How many lines of the listing below contain "Development"? State the number alone.

╔══

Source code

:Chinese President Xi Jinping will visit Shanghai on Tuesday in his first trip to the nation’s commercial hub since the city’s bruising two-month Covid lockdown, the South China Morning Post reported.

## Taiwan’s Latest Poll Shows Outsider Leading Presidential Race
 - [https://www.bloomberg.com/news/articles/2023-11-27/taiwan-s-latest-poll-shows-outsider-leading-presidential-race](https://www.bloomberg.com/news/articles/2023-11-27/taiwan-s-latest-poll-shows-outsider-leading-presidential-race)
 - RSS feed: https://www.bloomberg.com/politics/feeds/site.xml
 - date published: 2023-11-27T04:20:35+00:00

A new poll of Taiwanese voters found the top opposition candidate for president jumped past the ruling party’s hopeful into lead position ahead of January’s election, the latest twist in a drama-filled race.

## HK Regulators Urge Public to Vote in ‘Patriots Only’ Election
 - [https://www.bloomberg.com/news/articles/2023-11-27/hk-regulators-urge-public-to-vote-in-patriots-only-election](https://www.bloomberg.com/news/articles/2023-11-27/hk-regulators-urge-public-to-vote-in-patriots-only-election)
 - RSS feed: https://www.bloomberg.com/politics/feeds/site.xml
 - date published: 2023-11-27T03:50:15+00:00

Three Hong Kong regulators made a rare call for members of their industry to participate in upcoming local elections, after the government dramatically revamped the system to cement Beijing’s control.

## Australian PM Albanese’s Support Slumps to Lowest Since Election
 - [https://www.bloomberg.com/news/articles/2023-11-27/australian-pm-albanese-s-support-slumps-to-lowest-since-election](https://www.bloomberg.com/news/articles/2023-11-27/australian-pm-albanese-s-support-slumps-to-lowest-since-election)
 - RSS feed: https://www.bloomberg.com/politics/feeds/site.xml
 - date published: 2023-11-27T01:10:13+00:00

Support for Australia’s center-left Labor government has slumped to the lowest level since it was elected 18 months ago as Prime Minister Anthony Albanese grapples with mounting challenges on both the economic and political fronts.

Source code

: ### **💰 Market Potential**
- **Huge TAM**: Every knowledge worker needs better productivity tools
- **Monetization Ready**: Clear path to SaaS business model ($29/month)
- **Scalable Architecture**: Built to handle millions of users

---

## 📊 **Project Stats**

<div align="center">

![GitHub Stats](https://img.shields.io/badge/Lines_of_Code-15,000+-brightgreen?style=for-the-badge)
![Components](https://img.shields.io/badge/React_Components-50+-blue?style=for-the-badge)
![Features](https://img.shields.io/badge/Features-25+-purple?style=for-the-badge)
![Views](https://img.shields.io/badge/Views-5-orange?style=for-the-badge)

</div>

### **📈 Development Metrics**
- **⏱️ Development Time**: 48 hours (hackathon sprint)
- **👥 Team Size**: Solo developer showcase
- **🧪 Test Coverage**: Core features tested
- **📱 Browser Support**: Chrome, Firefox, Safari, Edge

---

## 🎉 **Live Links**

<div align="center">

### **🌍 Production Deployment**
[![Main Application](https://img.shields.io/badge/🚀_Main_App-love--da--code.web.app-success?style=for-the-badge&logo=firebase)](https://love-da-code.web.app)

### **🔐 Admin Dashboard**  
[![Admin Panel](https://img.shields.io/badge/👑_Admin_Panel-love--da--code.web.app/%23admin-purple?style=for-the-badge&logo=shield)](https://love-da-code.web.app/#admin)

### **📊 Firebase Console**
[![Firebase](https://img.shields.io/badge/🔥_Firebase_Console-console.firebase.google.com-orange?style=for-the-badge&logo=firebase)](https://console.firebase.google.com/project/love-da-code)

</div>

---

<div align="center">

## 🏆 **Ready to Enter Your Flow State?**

╚══

### Expected answer
2